お知らせや商品などの一覧ページのリンクに指定したハッシュを使用して、詳細ページを表示する例をご紹介します。
ページのタイトルとURLに接続先の情報を使い、複数のページを一気に生成する例とは異なり、詳細ページは1ページだけで、URLに含まれるハッシュによって表示する内容を切り替えます。
完成例
一覧ページのお知らせでリンクをクリックすると、詳細ページではリンクの末尾に指定した「#1」「#2」などの値を使用してkintoneから情報を取得し、表示します。

kintoneアプリ
エブリサイトのページで表示する、お知らせを管理するアプリです。

「タイトル」は文字列(1行)、「本文」はリッチエディタです。「公開」フィールドの値が『する』のレコードだけをお知らせに表示します。

エブリサイトのページ
お知らせ一覧ページの作成
kintoneのお知らせアプリからレコードを取得して表示します。
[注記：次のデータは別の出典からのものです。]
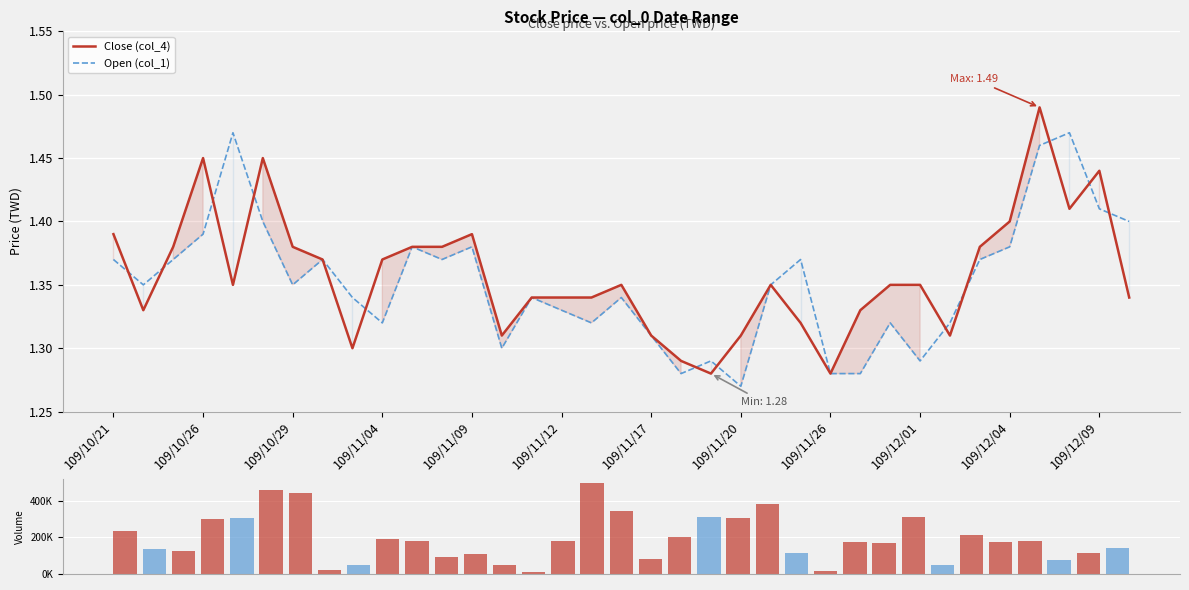

List the series in order of their peak value, highest first.

Volume (col_5), Close (col_4), Open (col_1)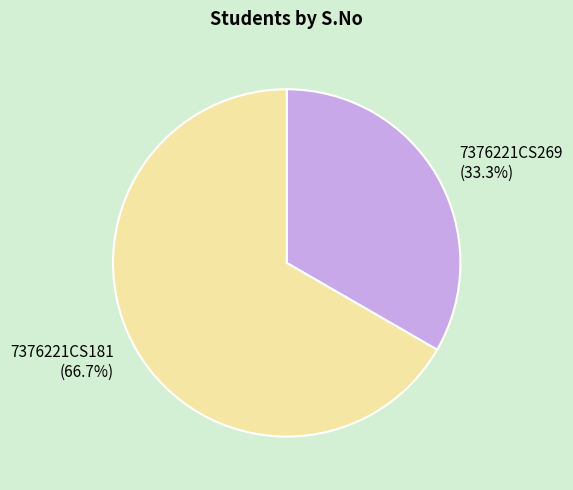

What is the majority slice?

7376221CS181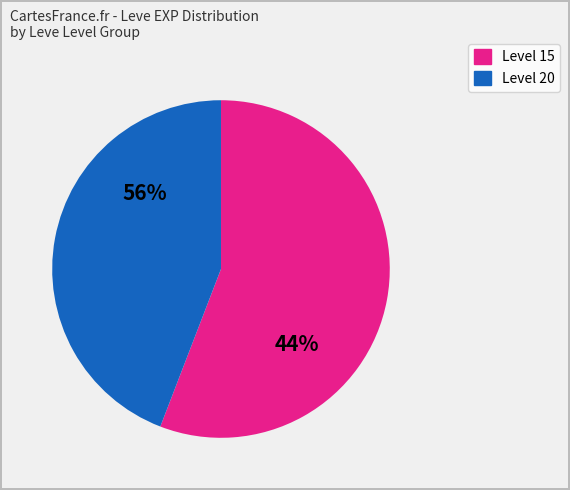

Is it true that 20 is 1% of the pie?

False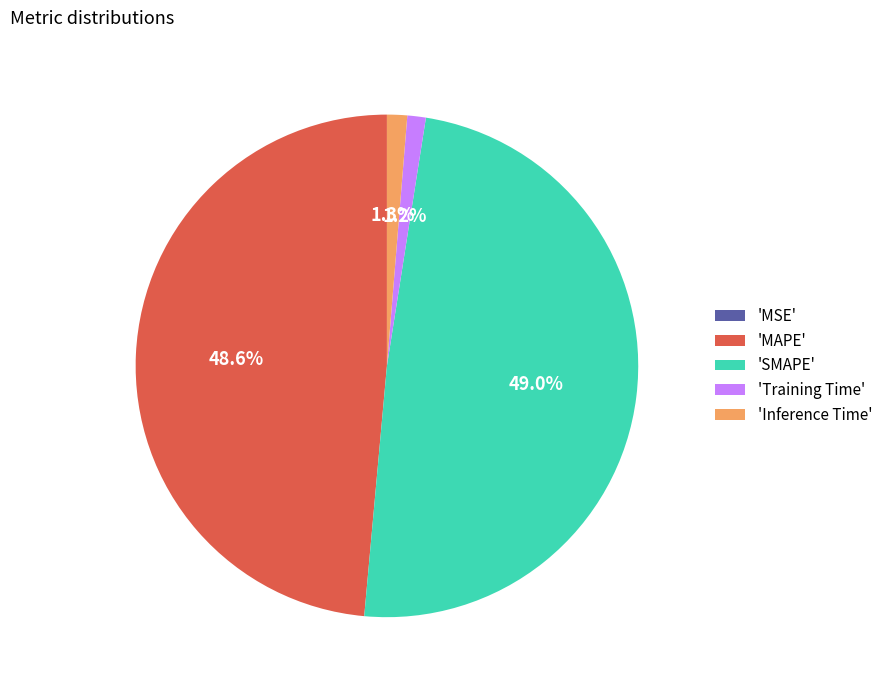

Which has a higher value, 'SMAPE' or 'Inference Time'?

'SMAPE'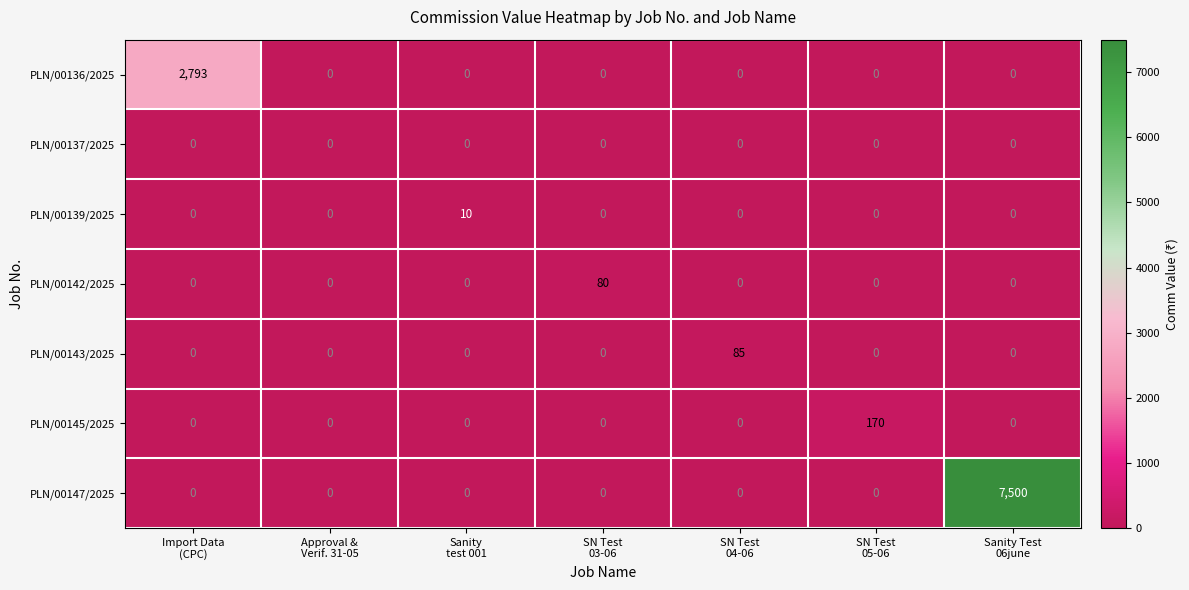

Which series has the widest spread of values?

PLN/00147/2025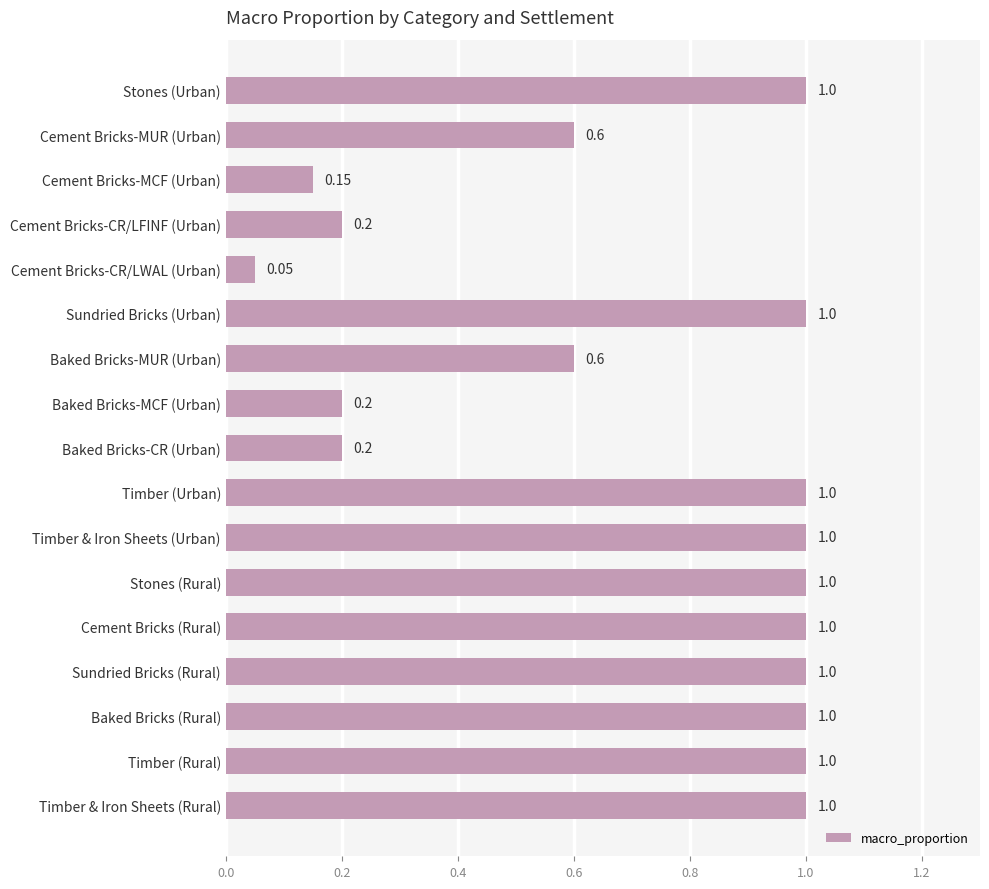

At which label is the value closest to 0?

Cement Bricks-CR/LWAL (Urban)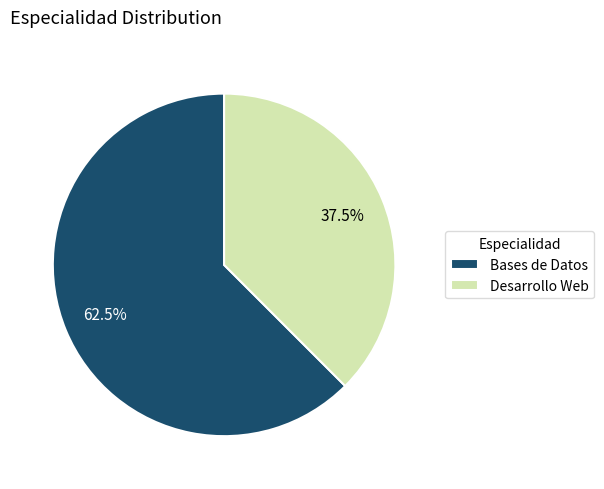

Combined, do Desarrollo Web and Bases de Datos account for over 50%?

Yes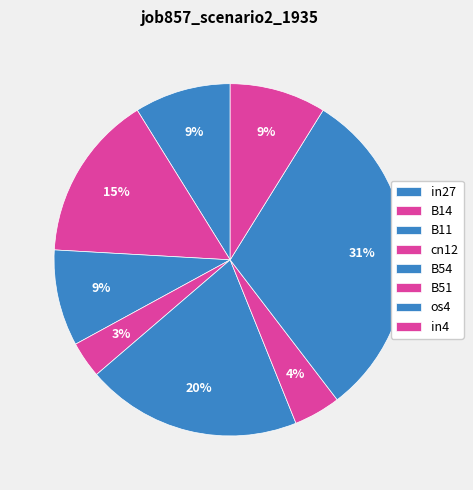

Count the number of slices in the pie.

8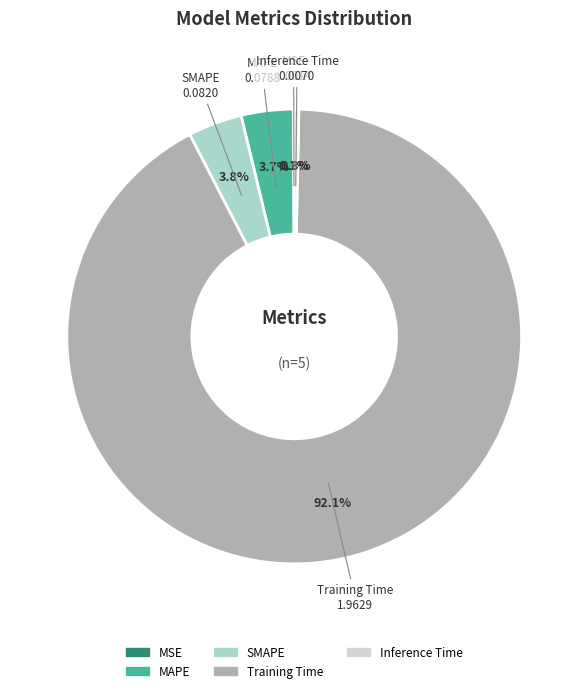

True or false: Inference Time accounts for 0% of the total.

True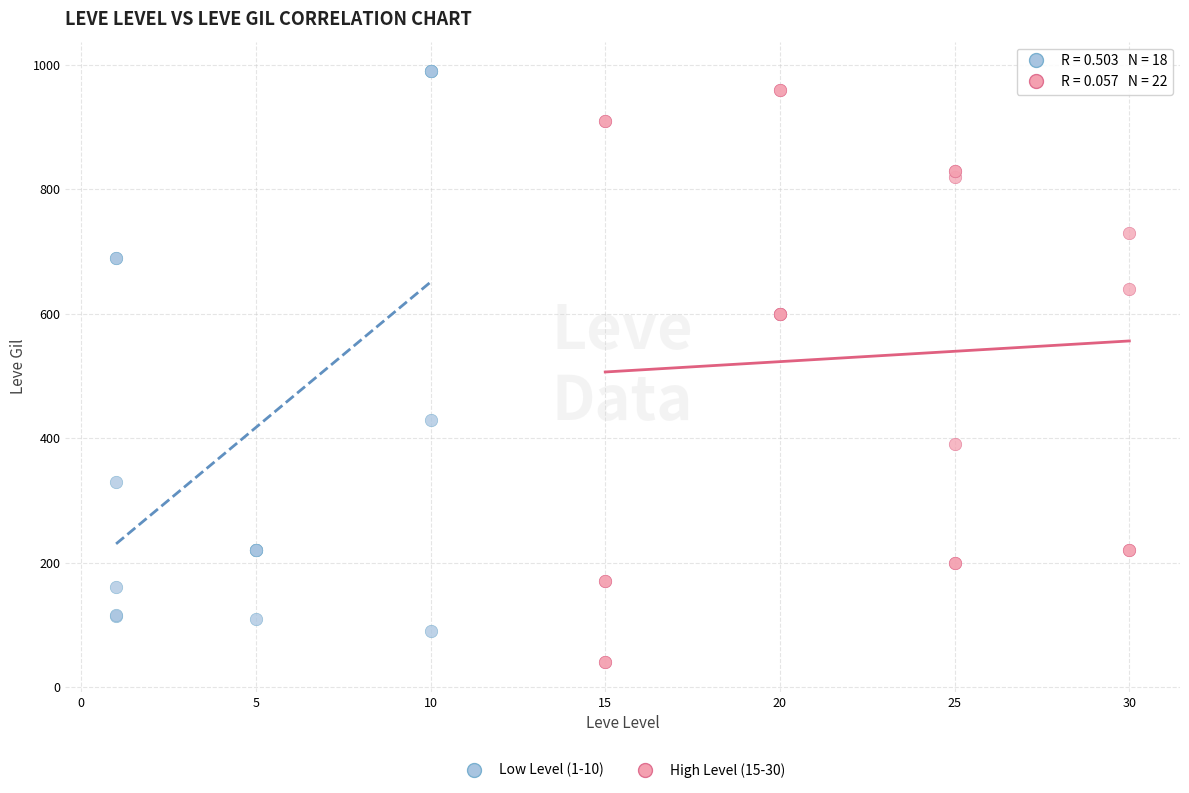

Which series has the largest Y range (max minus min)?

High Level (15-30)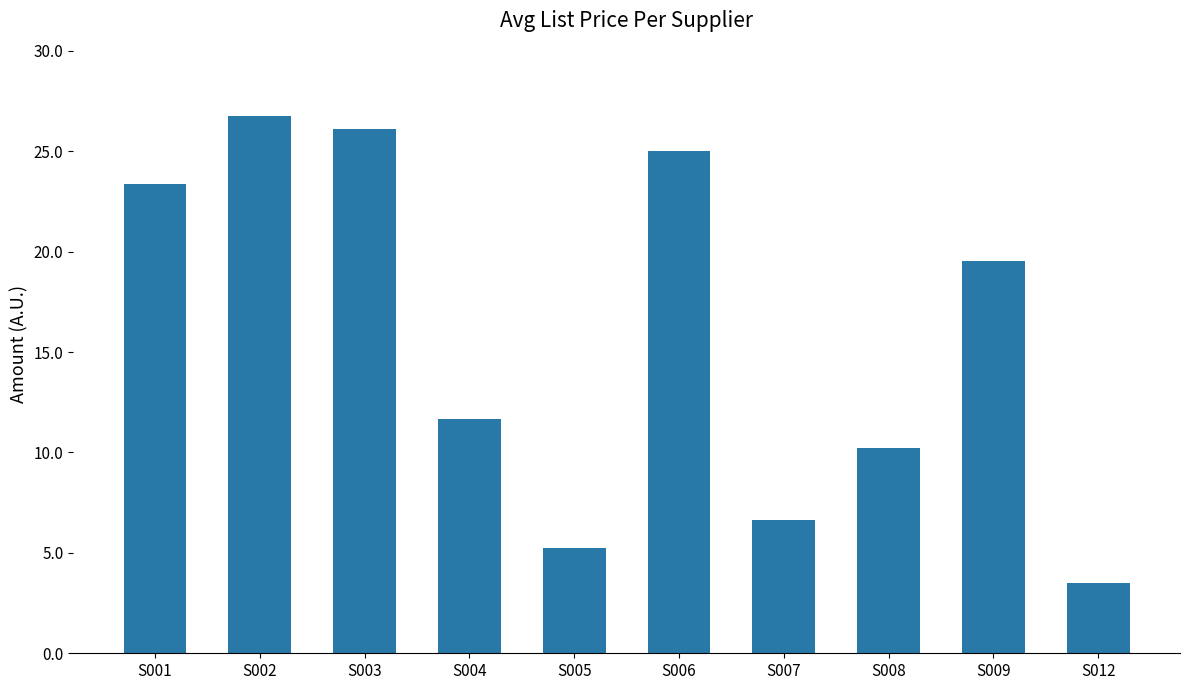

What is the sum of the values at S009 and S008?

29.8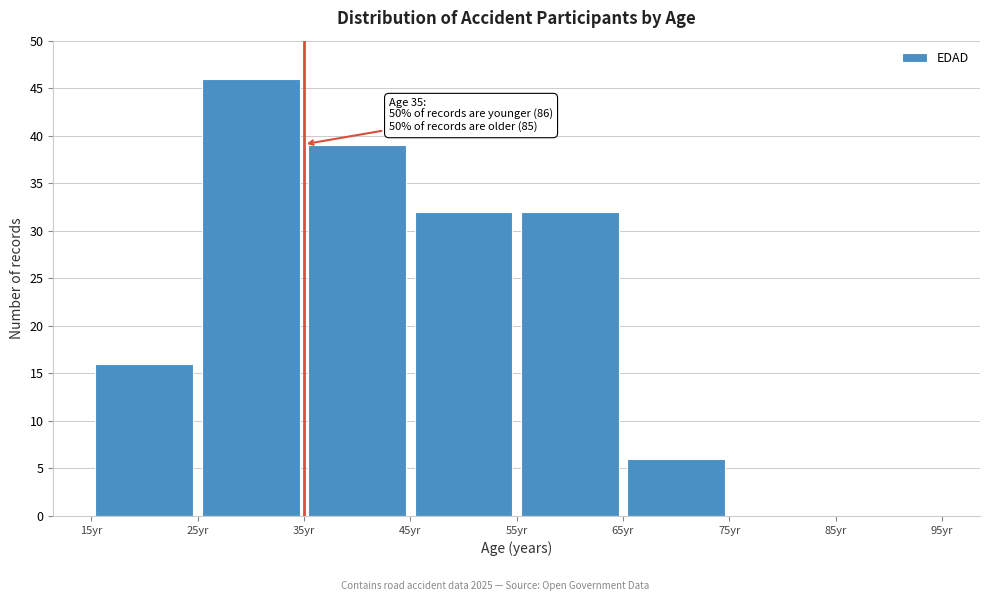

Which range on the x-axis has the tallest bar?

25 to 35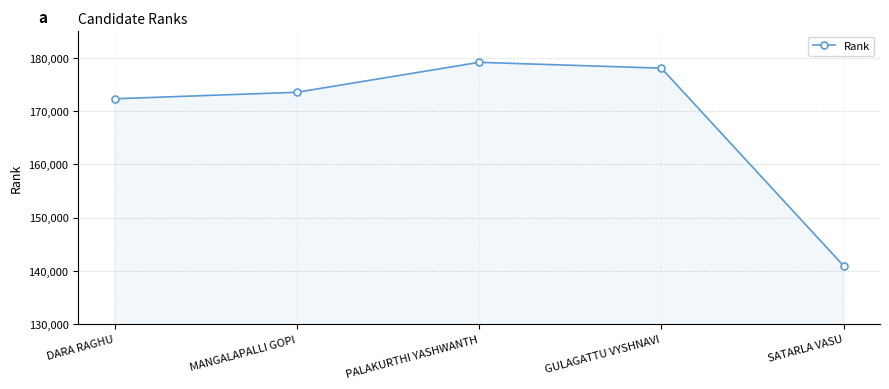

List the labels in order of value, largest first.

PALAKURTHI YASHWANTH, GULAGATTU VYSHNAVI, MANGALAPALLI GOPI, DARA RAGHU, SATARLA VASU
各タイトルはリンクになっています。

レコード一覧をkintoneアプリから取得
ページ生成時処理でクエリに下記のように指定し、お知らせアプリから「公開」フィールドの値が『する』のレコードだけを取得します。

取得したレコードをシンプルテーブルに表示
「表示するレコード」には、先ほど作成したページ内処理のアクション1を指定します。
このように指定すると、取得したレコード数の分だけ行が表示されます。

各パラメーターに ${フィールドコード} のように指定すると、ページ生成時処理のアクション1で取得したレコードのフィールドの値を利用できます。
リンク先URL:
「列になるアイテム」の、タイトルの「リンク先URL」に下記のように指定します。
後ほど作成するお知らせ詳細ページが「20251208detail.html」なので、ファイル名に続けてハッシュを指定します。
/20251208detail.html#${レコード番号}
このように指定することで、URLの最後にレコード番号をハッシュとして指定できます。
例えばレコード番号が「1」のレコードであれば、
/20251208detail.html#1
のようなURLが生成されます。
今回はレコード番号を指定しましたが、レコードを重複せず識別可能なフィールドの値であれば別のフィールドでも指定は可能です。
表示するテキスト:
${タイトル}と指定し、「タイトル」フィールドの値を表示するように設定します。

以上でお知らせ一覧ページの作成は完了しました。
お知らせ詳細ページの作成
お知らせ一覧ページで生成されたリンクに含まれるハッシュ(#)の後ろの情報(1、2 など)をもとに、kintoneからレコードを取得して詳細を表示します。
下図は「/20251208detail.html#2」の表示例です。

ページを作成する際に、ページのURLには一覧ページの「リンク先URL」と揃えて「20251208detail」と指定します。

ハッシュで指定されたレコード番号のレコードをkintoneから取得して表示
詳細ページはハッシュの値によって、同じページでも異なる値を表示したいので ページ内処理 で作成します。
画面デザイン
シンプルパネルを縦に2つ用意し、それぞれテキストとリッチテキストを配置します。
テキストのアイテムIDは「タイトル」です。

リッチテキストのアイテムIDは「本文」です。

表示する値はページ内処理で指定するので、ここでは何も設定しません。
ハッシュを取得し詳細ページにkintoneのレコードの内容を表示する
ページ内処理で、まずやること「URLの「#」の後ろの情報を取得する」で、URLに含まれるハッシュ(#)に続く文字列(1、2 など)を取得します。
条件「ページを表示した時」で、ページが表示されるたびに実行します。
もし、URLにハッシュが指定されていなければ、本文に「お探しのページは存在しません」と表示するように設定します。

アクション1でハッシュが取得できているかどうかを、条件「文字列が条件を満たすならば」で確認し、取得できていれば やること「クエリで条件を指定して kintone からレコードを取得する」で kintone からレコードを取得します。
検索条件は、
レコード番号 = "${$1}" and 公開 in("する")
のように指定し、ハッシュで取得したレコード番号と、公開フィールドの値が「する」のレコードを取得します。
また、これらの処理はページを表示するために実行しますので、kintoneの負荷を減らすために「キャッシュが無効になる日時」を指定します。
fromnow 関数で1週間後を指定しました。

レコードを取得した結果、条件に一致するレコードがなかった場合にも「お探しのページは存在しません」と表示します。

レコードが取得された場合の処理は次のようになります。
やること「表示アイテムの内容をセットする」と「表示アイテムの内容をリッチテキストでセットする」でkintoneから取得したフィールドの値を、「タイトル」「本文」にセットします。

以上で設定は完了です。
2つのページをテストして、動作を確認してみてください。
一覧ページでクリックしたリンクによって、詳細ページの表示内容が変更されましたでしょうか。